2. Diversity. I find the claims under the “diversity” heading staggeringly silly. If you read Coyne’s New Republic piece, here:


http://www.tnr.com/story_print.html?id=1e3851a3-bdf7-438a-ac2a-a5e381a70472


You’ll find that Coyne’s charge is precisely that the accommodationists do sacrifice scientific accuracy. He presents three specific charges (probably more, I haven’t read the piece for months): Miller-style accommodationism violates (a) the law of biology that says dead people don’t come back to life (b) the law of biology that says virgin births in mammals are impossible and (c) the (admittedly contestable) claim that human-like intelligent creatures are not inevitable products of evolution by natural selection. (a) is presumably necessary for natural selection at all, because death is the method of selection precisely because of its finality; (b) is a precondition of Fischer’s demonstration of the sex ratios; and (c), though it could be false, is certainly worth looking into and it would be absurd to suppress arguments for it on the grounds that otherwise Ken Miller is going to cry.


In fact, I don’t even know what Forrest and Mooney are thinking here. How could there be a scientific critique of accommodationism that wasn’t of the form: accommodationism sacrifices scientific accuracy?

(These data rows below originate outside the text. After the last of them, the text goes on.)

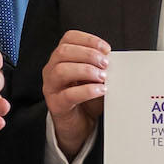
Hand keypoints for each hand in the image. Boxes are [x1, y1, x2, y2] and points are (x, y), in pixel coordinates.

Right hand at [44, 30, 111, 159]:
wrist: (79, 125)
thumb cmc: (86, 99)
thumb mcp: (94, 77)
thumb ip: (100, 66)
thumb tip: (113, 59)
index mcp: (61, 58)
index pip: (68, 38)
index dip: (88, 40)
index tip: (106, 48)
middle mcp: (51, 70)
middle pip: (63, 51)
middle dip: (88, 54)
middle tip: (105, 64)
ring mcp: (51, 87)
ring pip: (61, 70)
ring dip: (86, 70)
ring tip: (103, 77)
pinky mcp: (55, 104)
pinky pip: (68, 95)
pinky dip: (87, 91)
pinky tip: (100, 90)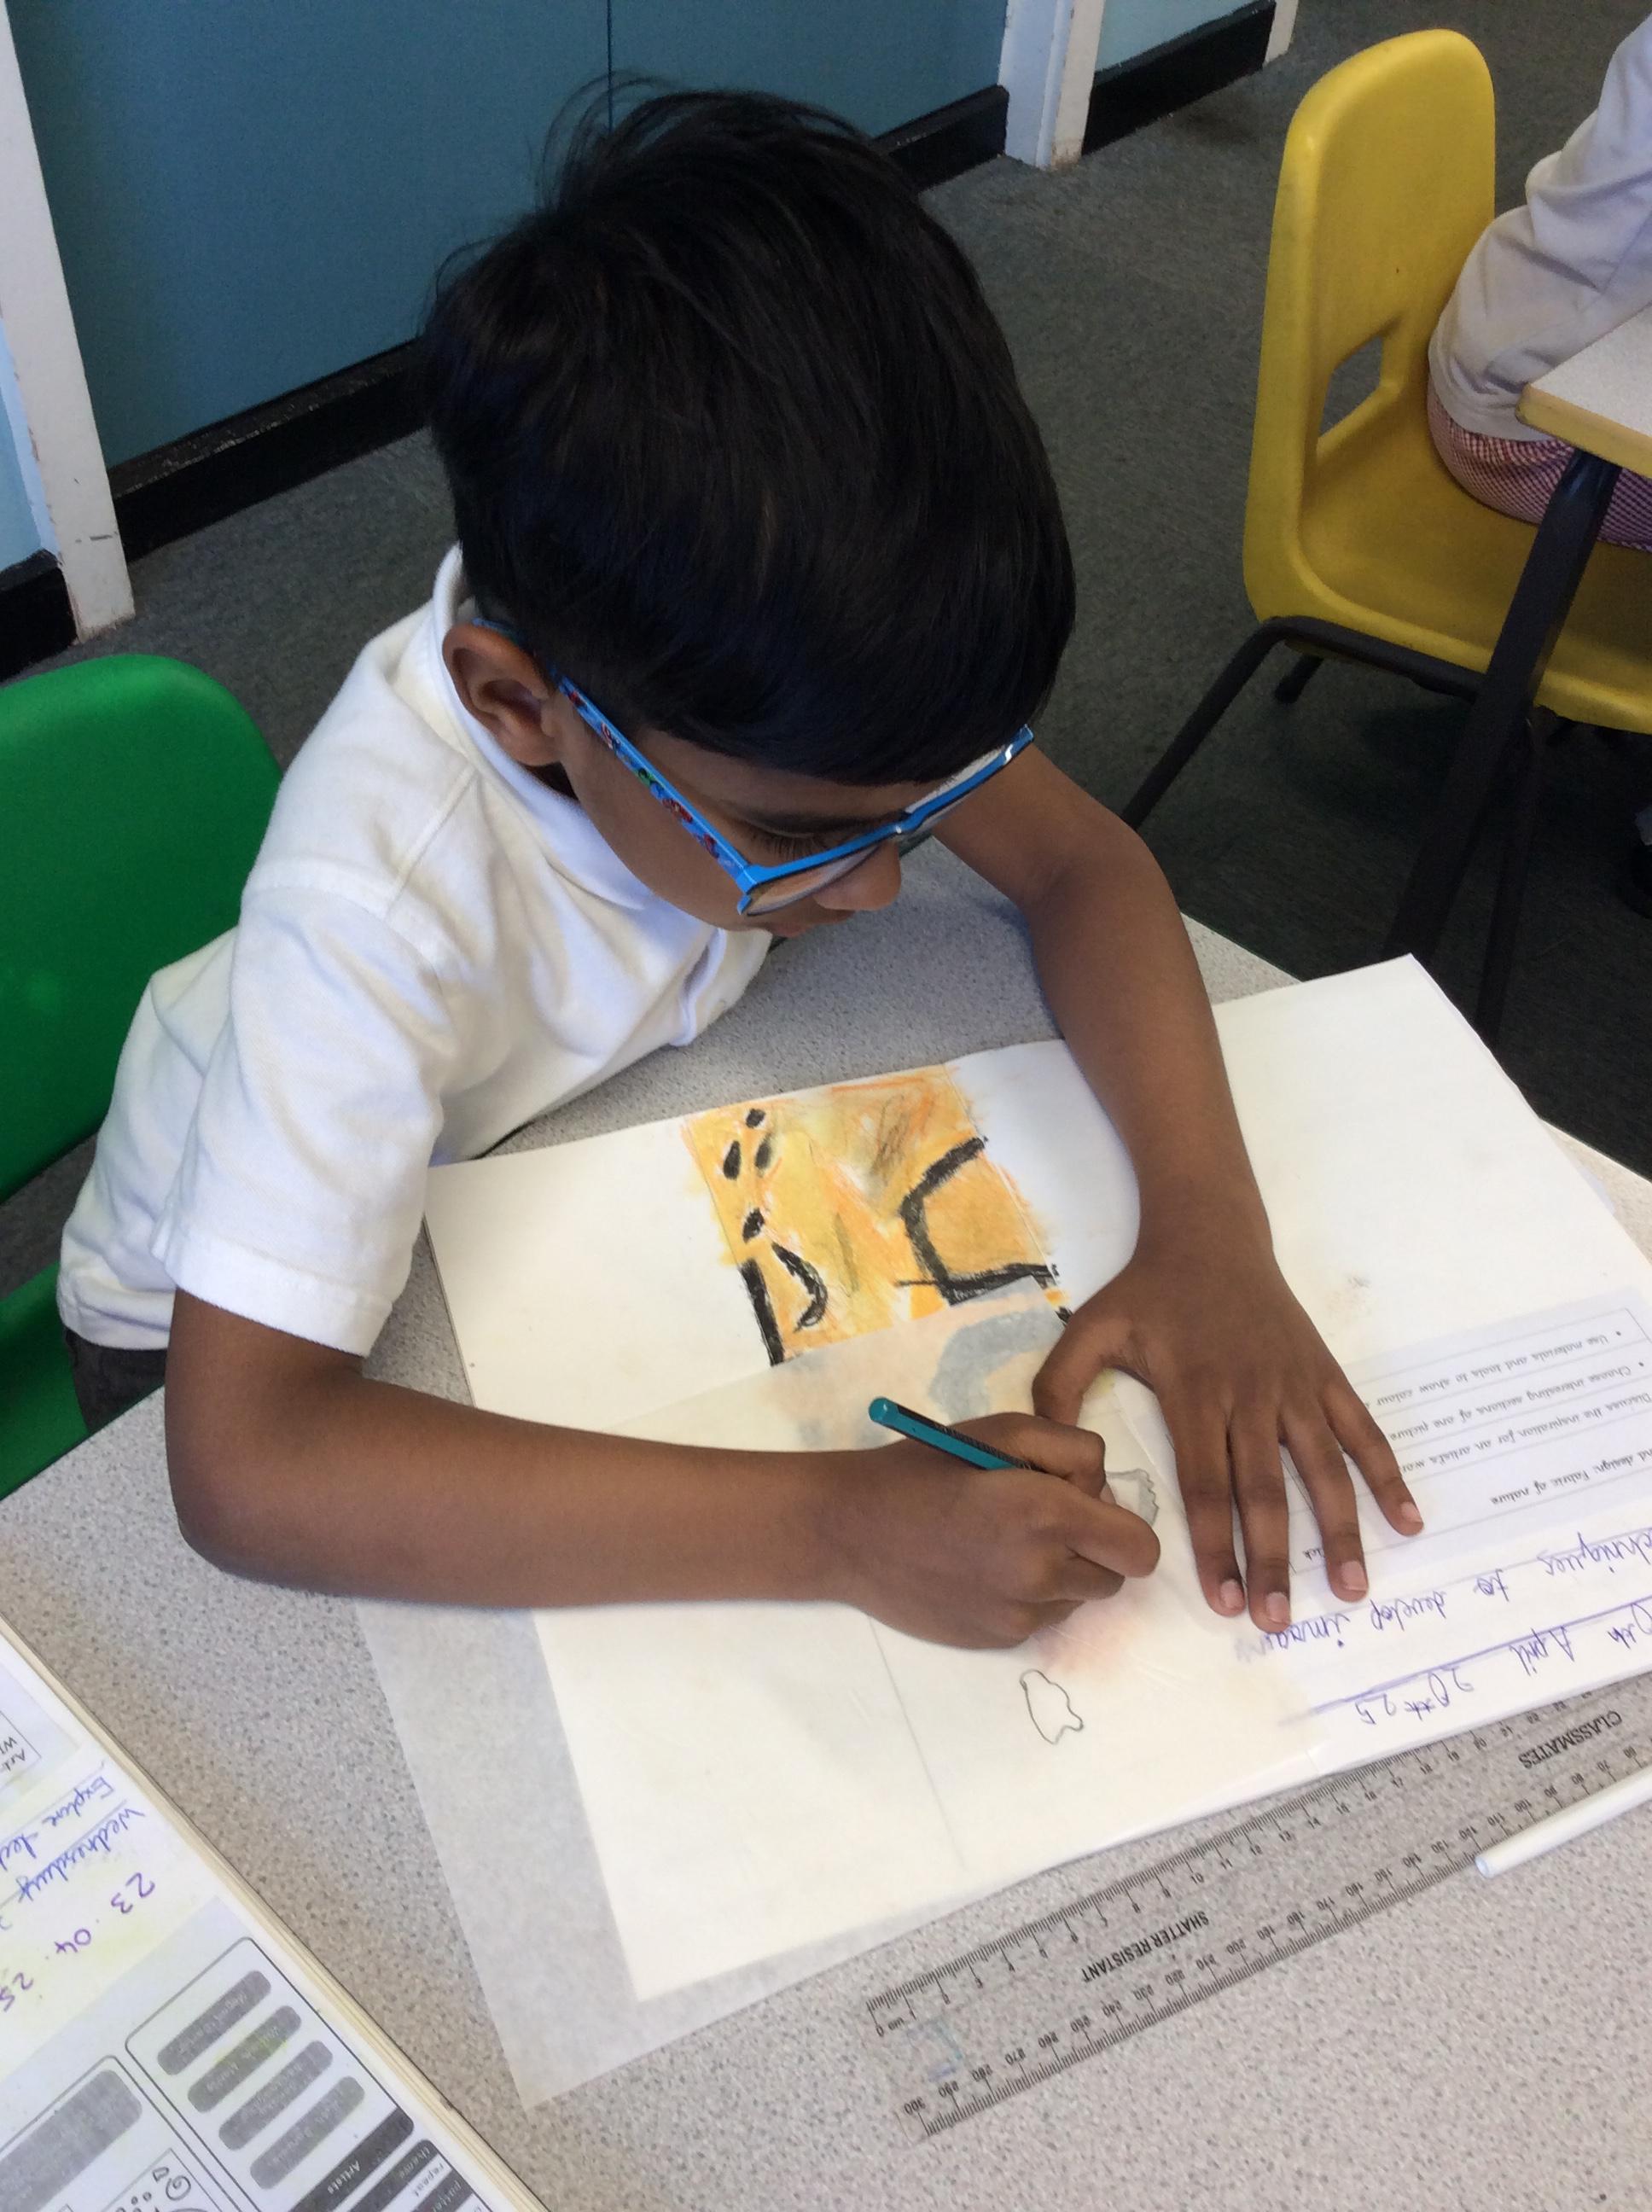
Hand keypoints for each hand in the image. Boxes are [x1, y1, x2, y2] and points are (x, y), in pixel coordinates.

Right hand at [821, 1413, 1159, 1648]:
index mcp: (1048, 1515)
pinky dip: (1027, 1594)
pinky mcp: (998, 1639)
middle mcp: (1043, 1573)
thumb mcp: (1002, 1429)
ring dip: (1062, 1572)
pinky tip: (981, 1568)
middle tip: (1042, 1519)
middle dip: (1094, 1547)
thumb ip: (1073, 1451)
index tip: (1085, 1505)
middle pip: (1116, 1576)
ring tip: (1004, 1542)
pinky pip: (1041, 1618)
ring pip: (1080, 1600)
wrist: (850, 1530)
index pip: (1141, 1550)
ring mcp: (1020, 1614)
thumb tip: (1102, 1493)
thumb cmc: (924, 1468)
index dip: (1122, 1524)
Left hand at [1031, 1221, 1421, 1631]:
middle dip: (1273, 1560)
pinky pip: (1364, 1430)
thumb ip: (1060, 1390)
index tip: (1225, 1600)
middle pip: (1266, 1491)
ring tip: (1350, 1591)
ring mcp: (1295, 1385)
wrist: (1209, 1233)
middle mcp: (1251, 1395)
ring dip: (1340, 1533)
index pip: (1207, 1486)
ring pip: (1323, 1470)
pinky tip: (1408, 1522)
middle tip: (1277, 1619)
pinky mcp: (1325, 1374)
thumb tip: (1058, 1459)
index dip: (1217, 1546)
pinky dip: (1388, 1476)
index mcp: (1195, 1393)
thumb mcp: (1090, 1331)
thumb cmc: (1147, 1291)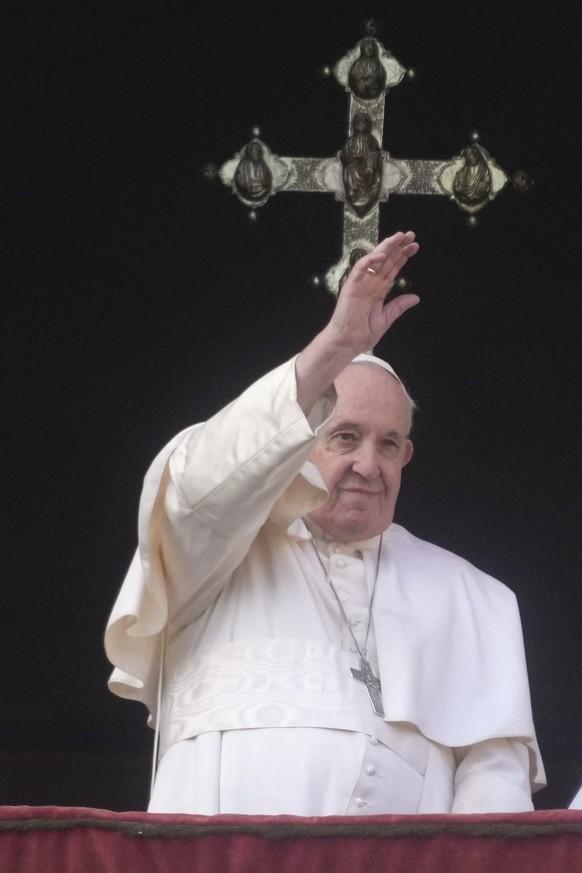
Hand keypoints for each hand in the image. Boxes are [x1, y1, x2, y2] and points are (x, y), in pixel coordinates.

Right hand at [330, 232, 419, 352]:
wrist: (348, 342)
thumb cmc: (363, 333)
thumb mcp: (386, 318)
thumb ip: (399, 306)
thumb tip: (415, 297)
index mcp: (379, 290)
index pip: (392, 268)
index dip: (403, 257)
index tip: (415, 247)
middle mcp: (371, 283)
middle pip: (386, 260)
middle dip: (398, 247)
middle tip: (411, 235)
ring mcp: (361, 283)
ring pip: (375, 260)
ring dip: (387, 247)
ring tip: (400, 237)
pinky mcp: (351, 285)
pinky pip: (360, 268)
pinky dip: (370, 260)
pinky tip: (382, 254)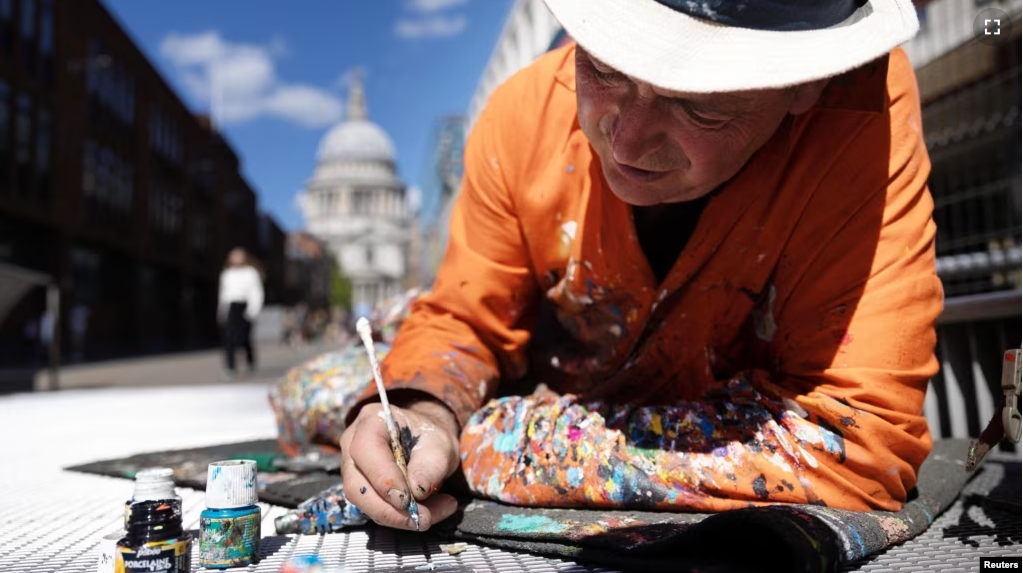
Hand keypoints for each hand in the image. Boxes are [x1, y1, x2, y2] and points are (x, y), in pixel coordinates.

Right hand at [340, 398, 460, 530]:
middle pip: (357, 486)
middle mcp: (353, 444)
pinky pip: (375, 509)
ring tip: (434, 513)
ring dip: (400, 517)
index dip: (383, 479)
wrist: (424, 439)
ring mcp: (352, 468)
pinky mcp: (361, 488)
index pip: (366, 450)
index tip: (407, 500)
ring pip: (365, 503)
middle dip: (390, 510)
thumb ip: (432, 464)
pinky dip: (401, 517)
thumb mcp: (440, 443)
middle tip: (424, 518)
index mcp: (371, 421)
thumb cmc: (429, 435)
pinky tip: (428, 512)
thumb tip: (418, 491)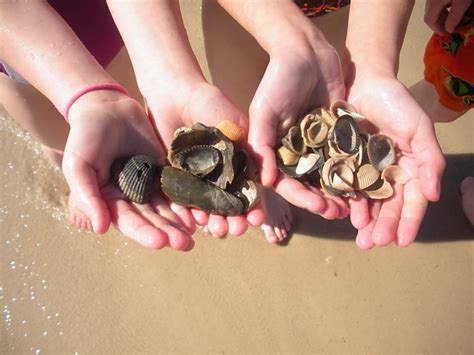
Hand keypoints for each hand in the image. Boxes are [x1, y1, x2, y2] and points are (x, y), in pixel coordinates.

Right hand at [63, 91, 194, 249]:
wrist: (107, 107)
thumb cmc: (85, 136)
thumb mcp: (78, 165)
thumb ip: (87, 196)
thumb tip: (100, 229)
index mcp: (110, 201)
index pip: (129, 221)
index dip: (144, 232)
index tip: (160, 242)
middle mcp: (132, 198)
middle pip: (152, 219)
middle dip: (168, 233)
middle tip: (185, 244)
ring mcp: (150, 184)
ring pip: (167, 208)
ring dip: (180, 222)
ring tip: (194, 235)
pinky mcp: (165, 171)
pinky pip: (178, 187)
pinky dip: (188, 200)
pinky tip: (200, 211)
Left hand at [145, 81, 265, 237]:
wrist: (174, 94)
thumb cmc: (209, 103)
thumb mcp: (233, 121)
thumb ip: (248, 146)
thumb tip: (266, 177)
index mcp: (236, 163)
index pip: (248, 190)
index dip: (254, 206)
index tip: (257, 218)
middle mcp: (218, 175)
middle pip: (228, 204)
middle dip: (234, 219)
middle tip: (236, 230)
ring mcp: (197, 178)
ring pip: (207, 206)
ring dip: (214, 220)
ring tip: (218, 230)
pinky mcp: (175, 178)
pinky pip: (182, 199)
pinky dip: (189, 211)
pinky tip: (194, 221)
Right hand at [248, 34, 348, 219]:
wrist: (306, 52)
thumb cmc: (278, 80)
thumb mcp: (264, 110)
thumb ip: (262, 143)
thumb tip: (265, 181)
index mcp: (273, 150)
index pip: (285, 182)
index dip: (300, 197)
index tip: (318, 206)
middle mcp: (293, 152)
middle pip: (307, 185)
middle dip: (322, 201)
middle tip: (339, 213)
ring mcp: (315, 145)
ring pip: (326, 176)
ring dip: (338, 192)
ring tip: (353, 207)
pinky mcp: (334, 135)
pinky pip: (342, 157)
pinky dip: (351, 171)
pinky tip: (364, 184)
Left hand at [346, 74, 445, 248]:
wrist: (363, 82)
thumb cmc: (397, 103)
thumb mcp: (419, 128)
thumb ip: (430, 159)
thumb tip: (434, 195)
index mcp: (410, 168)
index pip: (412, 201)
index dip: (409, 222)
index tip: (403, 242)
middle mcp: (388, 174)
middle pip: (388, 206)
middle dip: (384, 227)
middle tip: (374, 244)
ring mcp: (365, 170)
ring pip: (367, 202)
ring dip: (365, 221)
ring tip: (361, 238)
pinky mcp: (343, 164)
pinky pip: (345, 187)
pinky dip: (346, 201)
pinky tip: (344, 214)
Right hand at [424, 0, 472, 33]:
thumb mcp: (462, 2)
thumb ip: (454, 17)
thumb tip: (449, 30)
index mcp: (433, 4)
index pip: (430, 20)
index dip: (437, 29)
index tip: (446, 34)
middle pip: (430, 14)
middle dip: (440, 22)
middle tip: (449, 27)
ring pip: (434, 7)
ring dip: (442, 14)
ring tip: (452, 17)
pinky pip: (438, 1)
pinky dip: (444, 5)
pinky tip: (453, 4)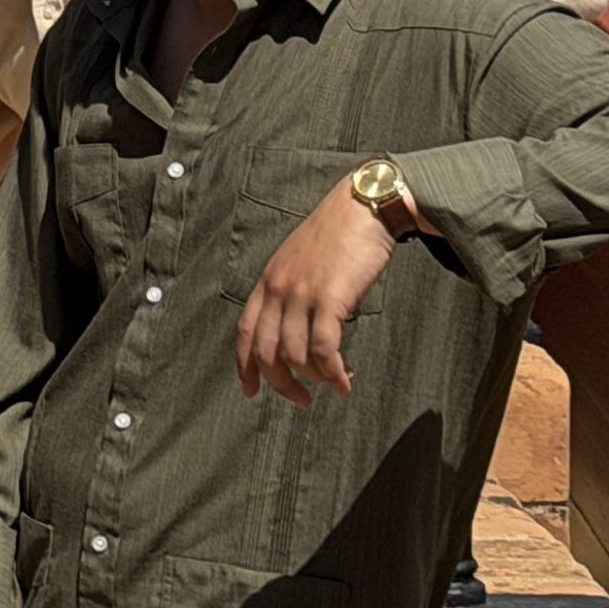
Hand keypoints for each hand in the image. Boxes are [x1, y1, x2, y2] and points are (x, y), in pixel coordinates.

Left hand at [237, 179, 400, 405]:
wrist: (363, 206)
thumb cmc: (339, 236)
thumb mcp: (301, 261)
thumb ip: (292, 291)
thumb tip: (299, 329)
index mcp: (267, 281)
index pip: (246, 332)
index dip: (245, 366)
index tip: (251, 391)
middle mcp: (278, 289)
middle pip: (266, 352)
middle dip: (282, 384)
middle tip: (303, 400)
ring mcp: (301, 293)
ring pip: (295, 355)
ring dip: (316, 379)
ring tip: (336, 383)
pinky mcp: (330, 297)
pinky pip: (323, 349)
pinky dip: (333, 373)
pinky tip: (345, 382)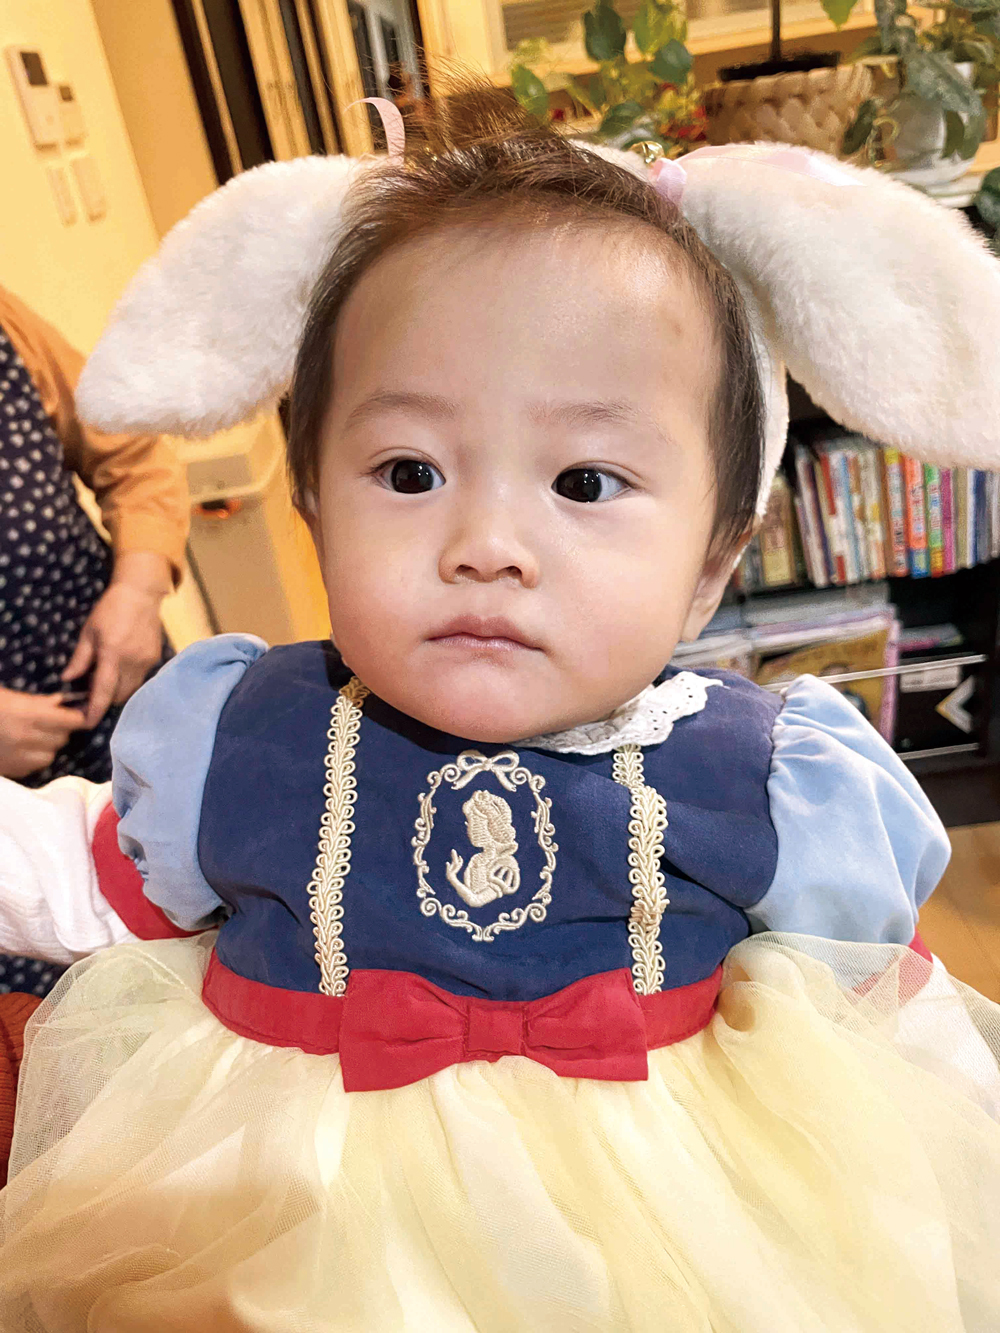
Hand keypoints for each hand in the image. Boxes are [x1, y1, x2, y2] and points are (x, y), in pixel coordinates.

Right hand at [0, 686, 87, 778]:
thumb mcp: (7, 696)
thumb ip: (36, 701)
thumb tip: (59, 702)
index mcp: (28, 715)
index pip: (71, 721)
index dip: (76, 717)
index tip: (75, 715)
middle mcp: (27, 738)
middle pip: (63, 739)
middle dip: (60, 730)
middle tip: (49, 723)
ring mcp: (18, 757)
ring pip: (50, 755)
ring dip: (47, 747)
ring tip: (34, 737)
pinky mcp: (10, 770)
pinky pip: (34, 767)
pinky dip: (33, 759)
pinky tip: (21, 749)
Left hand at [61, 551, 172, 727]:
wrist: (141, 594)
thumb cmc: (110, 610)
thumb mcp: (89, 632)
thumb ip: (80, 659)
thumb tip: (67, 680)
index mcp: (113, 654)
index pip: (104, 691)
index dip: (95, 710)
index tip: (87, 723)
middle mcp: (133, 662)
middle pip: (118, 696)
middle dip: (105, 699)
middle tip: (90, 690)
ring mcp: (147, 662)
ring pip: (130, 690)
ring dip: (116, 690)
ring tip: (105, 675)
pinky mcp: (155, 659)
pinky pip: (139, 679)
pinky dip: (127, 680)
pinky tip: (119, 666)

3. Humility. Allow me to me non-humble for a moment, but what Forrest/ Mooney says here is literally stupid. Of course science can prove negatives. Here’s a go: it’s not the case that vaccines cause autism. Or, if negative existentials are your bag: it’s not the case that there exists matter at the top of a mercury barometer. Does Forrest think that it’s impossible to prove the existence of vacuums? Who is she, the Catholic Church circa 1200? What’s more, even in intuitionistic logic, you get the theorem: p → not-not-p, so a proof of anything is a proof of a negative. Suck on that!


I suspect the heart of the issue is that it’s not possible to prove the non-existence of God. But again, I think Forrest/ Mooney is trotting out methodological claims without thinking about them. It’s impossible to prove the non-existence of a deistic God; but one can certainly prove the non-existence of the accommodationist God. The accommodationist God by definition has causal traffickings with the physical world. He’s a watered down Christian God. I mean, Coyne’s whole point, again, is that science (in his opinion) tells against accommodationism. If it tells against accommodationism, it tells against the accommodationist God. Now, Coyne may be wrong in the end, but you don’t get that result for free by saying “humility.”


Just to head off one bit of criticism: yes, I know, I’ve been using “scientific proof” as a standard that delivers less than 100% credence, so it is always conceivable that accommodationism is true. But (a) if Coyne is right about the evidence, then this conceivability is on a par with, say, the conceivable propositions that the Flying Spaghetti Monster or the Invisible Pink Unicorn created the world; and (b) if Forrest/ Mooney is really saying we shouldn’t make scientific cases for claims we can’t establish beyond any doubt whatsoever, then they’re saying we shouldn’t make scientific cases at all.


OK, that’s the end. I’m sure all of these points have been made by posters and commenters elsewhere. But I plan to post more on accommodationism as the debate develops, and I thought a good first start was deconstructing this Forrest/ Mooney crap in detail.


P.S. Sorry I never got around to posting every Friday. This is difficult!